Da presença interativa dos fatores apontados pode ocorrer um processo de renovação cultural, mediante a substituição de antigos valores em que se enraízam as tradições do cientificismo pombalino e do preconceito contrarreformista contra a riqueza. Lembremos com Ortega y Gasset que os mitos não morrem de fora para dentro, mas de dentro para fora. As tradições pombalina e contrarreformista somente poderão ser derrubadas mediante a substituição dos valores em que se alicerçam, por nova escala axiológica que defenda a liberdade individual como valor supremo, junto com a valorização do trabalho produtivo e da riqueza.

Como se pode ver, é impostergável uma reentrada no cenário cultural brasileiro, da filosofia liberal-conservadora, hoje apenas estudada em Think Tanks que, certamente, não são levados em consideração pelos donos do poder, embora apresentem uma atividade invejável. Dentre estes valha mencionar quatro: o Instituto Liberal, o Instituto Liberdade, o Instituto Mises e a rede Resistência Cultural, todos com forte presença editorial, bem como na internet e nas redes sociais. No plano das ações efetivadas por entidades estrangeiras, menciono uma de grande importância: os seminários promovidos regularmente, há duas décadas, pelo Liberty Fund, em colaboração com o Instituto Liberal do Rio de Janeiro e São Paulo e o Instituto Liberdade de Porto Alegre.

A entrada maciça de cultos evangélicos, ao longo das últimas décadas, certamente está transformando o pano de fundo cultural da sociedade brasileira, em direção a uma valorização da liberdade individual e do enriquecimento. Mas ainda precisa ser derrubada a estrutura do mito cientificista pombalino em que se apoia boa parte da nossa intelectualidade que, nas Universidades públicas notadamente, assina manifestos a favor da manutenção do status quo do estatismo e das sinecuras concedidas à nomenclatura sindical que tomou conta do meio acadêmico.

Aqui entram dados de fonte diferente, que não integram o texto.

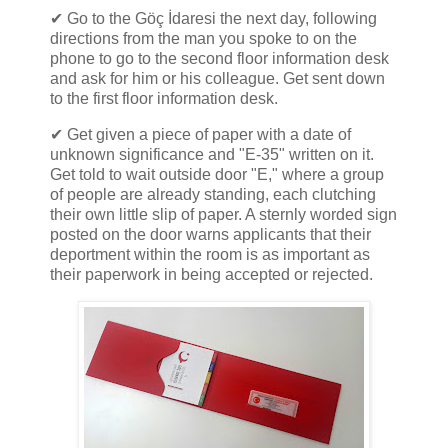
✔ Go to the Göç İdaresi the next day, following
directions from the man you spoke to on the
phone to go to the second floor information desk
and ask for him or his colleague. Get sent down
to the first floor information desk.
✔ Get given a piece of paper with a date of
unknown significance and "E-35" written on it.
Get told to wait outside door "E," where a group
of people are already standing, each clutching
their own little slip of paper. A sternly worded sign
posted on the door warns applicants that their
deportment within the room is as important as
their paperwork in being accepted or rejected.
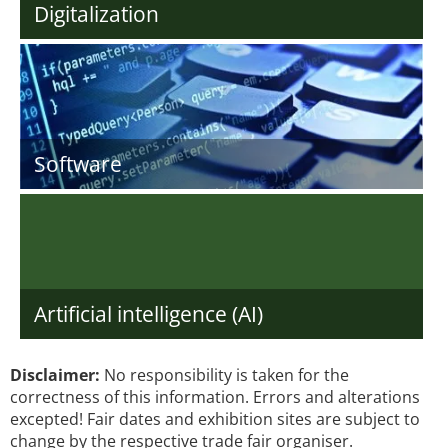
Digitalization
Software
Artificial intelligence (AI)
Disclaimer:
No responsibility is taken for the
correctness of this information. Errors and alterations
excepted! Fair dates and exhibition sites are subject to
change by the respective trade fair organiser.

[1] Por volta de 1850, a Guarda Nacional arregimentava nada menos do que 250.000 homens livres, numa época em que o Exército do Império mal contava com 13.000 efetivos. Cf. URICOECHEA, Fernando. O minotauro imperial. São Paulo: Duas Cidades, 1978.
[2] Cf. PAIM, Antônio. A querela do estatismo. 1ª. Edição, Rio de Janeiro: Tempo Brasileiro, 1978.
[3] Cf., da minha autoria: “Tradição modernizadora e Aliança Liberal”, in Aliança Liberal: documentos da campanha presidencial. 2ª. Edição. Brasília: Câmara dos Deputados, 1983.
[4] Cf. SILVA, Golbery do Couto e, general. Geopolítica do Brasil. Rio de Janeiro: José Olympio, 1981.
[5] Cf. PAIM, Antônio. Marxismo e descendência. 1ª. Edição, Campinas: Vide Editorial, 2009.
[6] Tanto a China quanto a Rússia contam, hoje, com uma rede importante de centros de estudos estratégicos. Na China foram identificados por estudiosos alemães nada menos que 1.400 centros desse tipo. Sem a proliferação chinesa, os russos contam também com uma excelente rede de centros de análise estratégica, sendo um dos mais destacados o Instituto Russo para Estudos Estratégicos, que participa, junto com Universidades americanas e europeias da organização da International Universities Networking Conference que agendou, para 2015, ampla programação a ser realizada em Moscou, São Paulo, Washington e Dubai. O Brasil, nesse contexto, pratica o voo às escuras em matéria de relações internacionais, o que termina conduzindo ao populismo de baixo nível que se assenhoreou da nossa política de relações exteriores no ciclo lulopetista.